### Directive
Present the lines of all the items below as one numbered list, leaving out any blank lines.

Data drawn from a collection
Begin
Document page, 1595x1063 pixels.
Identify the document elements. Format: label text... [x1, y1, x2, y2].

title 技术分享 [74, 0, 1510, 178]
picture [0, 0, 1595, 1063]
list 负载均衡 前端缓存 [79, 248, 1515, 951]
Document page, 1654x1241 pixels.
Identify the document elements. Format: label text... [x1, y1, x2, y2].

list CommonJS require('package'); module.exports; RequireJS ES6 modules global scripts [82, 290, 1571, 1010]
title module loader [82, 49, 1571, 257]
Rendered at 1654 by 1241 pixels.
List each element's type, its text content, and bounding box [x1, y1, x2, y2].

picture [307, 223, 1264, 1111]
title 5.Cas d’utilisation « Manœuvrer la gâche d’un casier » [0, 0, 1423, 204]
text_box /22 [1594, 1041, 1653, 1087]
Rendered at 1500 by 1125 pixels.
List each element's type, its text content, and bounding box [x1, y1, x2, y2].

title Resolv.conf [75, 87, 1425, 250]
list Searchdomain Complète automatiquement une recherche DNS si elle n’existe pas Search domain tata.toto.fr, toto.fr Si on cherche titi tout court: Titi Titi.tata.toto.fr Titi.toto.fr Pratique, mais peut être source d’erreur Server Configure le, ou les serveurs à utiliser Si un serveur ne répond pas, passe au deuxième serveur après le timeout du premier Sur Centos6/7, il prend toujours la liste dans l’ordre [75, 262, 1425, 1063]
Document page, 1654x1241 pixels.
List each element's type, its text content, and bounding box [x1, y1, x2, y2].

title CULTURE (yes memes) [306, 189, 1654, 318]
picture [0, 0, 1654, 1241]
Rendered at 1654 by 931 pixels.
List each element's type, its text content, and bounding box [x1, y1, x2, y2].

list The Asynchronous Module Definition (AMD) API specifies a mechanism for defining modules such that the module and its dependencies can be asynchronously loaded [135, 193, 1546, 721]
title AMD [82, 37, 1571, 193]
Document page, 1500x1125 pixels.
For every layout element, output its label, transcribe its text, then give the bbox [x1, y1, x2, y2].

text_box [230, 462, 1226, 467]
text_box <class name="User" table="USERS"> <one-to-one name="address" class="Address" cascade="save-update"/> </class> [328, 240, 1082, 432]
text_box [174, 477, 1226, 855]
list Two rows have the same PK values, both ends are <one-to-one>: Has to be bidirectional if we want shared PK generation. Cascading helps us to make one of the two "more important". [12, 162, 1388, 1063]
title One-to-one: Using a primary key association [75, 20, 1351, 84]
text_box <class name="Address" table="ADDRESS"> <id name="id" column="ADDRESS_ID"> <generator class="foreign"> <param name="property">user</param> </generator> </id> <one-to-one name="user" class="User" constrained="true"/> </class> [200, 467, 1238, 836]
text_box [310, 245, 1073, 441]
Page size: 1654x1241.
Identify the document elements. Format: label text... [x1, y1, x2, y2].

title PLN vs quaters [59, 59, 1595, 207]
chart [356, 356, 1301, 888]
End
### Exercise response
1. Document page, 1595x1063 pixels.
2. Identify the document elements. Format: label text... [x1, y1, x2, y2].
3. title 技术分享 [74, 0, 1510, 178]
4. picture [0, 0, 1595, 1063]
5. list 负载均衡 前端缓存 [79, 248, 1515, 951]
6. Document page, 1654x1241 pixels.
7. Identify the document elements. Format: label text... [x1, y1, x2, y2].
8. list CommonJS require('package'); module.exports; RequireJS ES6 modules global scripts [82, 290, 1571, 1010]
9. title module loader [82, 49, 1571, 257]
10. Rendered at 1654 by 1241 pixels.
11. List each element's type, its text content, and bounding box [x1, y1, x2, y2].
12. picture [307, 223, 1264, 1111]
13. title 5.Cas d’utilisation « Manœuvrer la gâche d’un casier » [0, 0, 1423, 204]
14. text_box /22 [1594, 1041, 1653, 1087]
15. Rendered at 1500 by 1125 pixels.
16. List each element's type, its text content, and bounding box [x1, y1, x2, y2].
17. title Resolv.conf [75, 87, 1425, 250]
18. list Searchdomain Complète automatiquement une recherche DNS si elle n’existe pas Search domain tata.toto.fr, toto.fr Si on cherche titi tout court: Titi Titi.tata.toto.fr Titi.toto.fr Pratique, mais peut être source d’erreur Server Configure le, ou les serveurs à utiliser Si un serveur ne répond pas, passe au deuxième serveur après le timeout du premier Sur Centos6/7, il prend toujours la liste dans l’ordre [75, 262, 1425, 1063]
19. Document page, 1654x1241 pixels.
20. List each element's type, its text content, and bounding box [x1, y1, x2, y2].
21. title CULTURE (yes memes) [306, 189, 1654, 318]
22. picture [0, 0, 1654, 1241]
23. Rendered at 1654 by 931 pixels.
24. List each element's type, its text content, and bounding box [x1, y1, x2, y2].
25. list The Asynchronous Module Definition (AMD) API specifies a mechanism for defining modules such that the module and its dependencies can be asynchronously loaded [135, 193, 1546, 721]
26. title AMD [82, 37, 1571, 193]
27. Document page, 1500x1125 pixels.
28. For every layout element, output its label, transcribe its text, then give the bbox [x1, y1, x2, y2].
29. text_box [230, 462, 1226, 467]
30. text_box <class name="User" table="USERS"> <one-to-one name="address" class="Address" cascade="save-update"/> </class> [328, 240, 1082, 432]
31. text_box [174, 477, 1226, 855]
32. list Two rows have the same PK values, both ends are <one-to-one>: Has to be bidirectional if we want shared PK generation. Cascading helps us to make one of the two "more important". [12, 162, 1388, 1063]
33. title One-to-one: Using a primary key association [75, 20, 1351, 84]
34. text_box <class name="Address" table="ADDRESS"> <id name="id" column="ADDRESS_ID"> <generator class="foreign"> <param name="property">user</param> </generator> </id> <one-to-one name="user" class="User" constrained="true"/> </class> [200, 467, 1238, 836]
35. text_box [310, 245, 1073, 441]
36. Page size: 1654x1241.
37. Identify the document elements. Format: label text... [x1, y1, x2, y2].
38. title PLN vs quaters [59, 59, 1595, 207]
39. chart [356, 356, 1301, 888]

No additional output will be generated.